Work instruction
Reproduce the TDX patch text verbatim from "Kai Huang posted" to "kernel is using.".

[PATCH v2 2/5] x86/virt/tdx: Mark memory cache state incoherent when making SEAMCALL

Kai Huang posted 5 patches 9 months ago
There is a newer version of this series
[PATCH v2 2/5] x86/virt/tdx: Mark memory cache state incoherent when making SEAMCALL
Posted by Kai Huang 9 months ago
On TDX platforms, at hardware level dirty cachelines with and without
TDX keyID can coexist, and CPU can flush them back to memory in random
order.  During kexec, the caches must be flushed before jumping to the
new kernel to avoid silent memory corruption when a cacheline with a
different encryption property is written back over whatever encryption
properties the new kernel is using.

A percpu boolean is used to mark whether the cache of a given CPU may be
in an incoherent state, and the kexec performs WBINVD on the CPUs with
that boolean turned on.

For TDX, only the TDX module or the TDX guests can generate dirty
cachelines of TDX private memory, i.e., they are only generated when the
kernel does SEAMCALL.

Turn on that boolean when the kernel does SEAMCALL so that kexec can
correctly flush cache.  Note not all SEAMCALL leaf functions generate
dirty cachelines of TDX private memory, but for simplicity, just treat
all of them do.

Stored data entries
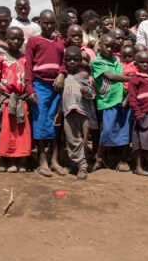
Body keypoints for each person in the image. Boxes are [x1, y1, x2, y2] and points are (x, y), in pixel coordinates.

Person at [25, 10, 66, 177]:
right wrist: (30, 88)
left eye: (51, 23)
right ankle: (42, 161)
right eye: (45, 23)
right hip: (39, 86)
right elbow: (28, 66)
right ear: (40, 23)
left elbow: (64, 61)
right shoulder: (34, 41)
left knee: (56, 123)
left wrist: (62, 74)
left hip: (56, 86)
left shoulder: (60, 42)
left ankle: (55, 160)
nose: (48, 26)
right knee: (40, 123)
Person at [90, 34, 131, 172]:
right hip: (108, 100)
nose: (109, 49)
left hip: (122, 99)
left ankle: (122, 160)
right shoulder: (97, 62)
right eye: (106, 45)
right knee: (107, 130)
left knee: (124, 130)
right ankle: (100, 157)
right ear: (99, 45)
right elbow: (110, 76)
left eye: (112, 47)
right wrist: (128, 79)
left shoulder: (117, 60)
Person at [0, 27, 31, 173]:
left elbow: (28, 81)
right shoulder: (0, 59)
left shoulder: (26, 59)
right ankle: (9, 160)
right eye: (12, 38)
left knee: (22, 132)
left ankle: (22, 161)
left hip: (22, 101)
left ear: (23, 40)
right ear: (6, 40)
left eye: (19, 39)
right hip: (7, 100)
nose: (15, 41)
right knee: (8, 132)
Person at [62, 46, 96, 180]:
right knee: (71, 139)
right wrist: (60, 112)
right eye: (68, 59)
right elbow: (62, 95)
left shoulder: (83, 75)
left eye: (75, 59)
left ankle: (82, 165)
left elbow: (92, 93)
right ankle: (78, 163)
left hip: (83, 112)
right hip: (68, 112)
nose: (71, 62)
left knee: (83, 139)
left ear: (80, 60)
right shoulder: (63, 76)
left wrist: (87, 92)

Response for this exercise
Kai Huang posted 5 patches 9 months ago
There is a newer version of this series
[PATCH v2 2/5] x86/virt/tdx: Mark memory cache state incoherent when making SEAMCALL
Posted by Kai Huang 9 months ago
On TDX platforms, at hardware level dirty cachelines with and without
TDX keyID can coexist, and CPU can flush them back to memory in random
order.  During kexec, the caches must be flushed before jumping to the
new kernel to avoid silent memory corruption when a cacheline with a
different encryption property is written back over whatever encryption
properties the new kernel is using.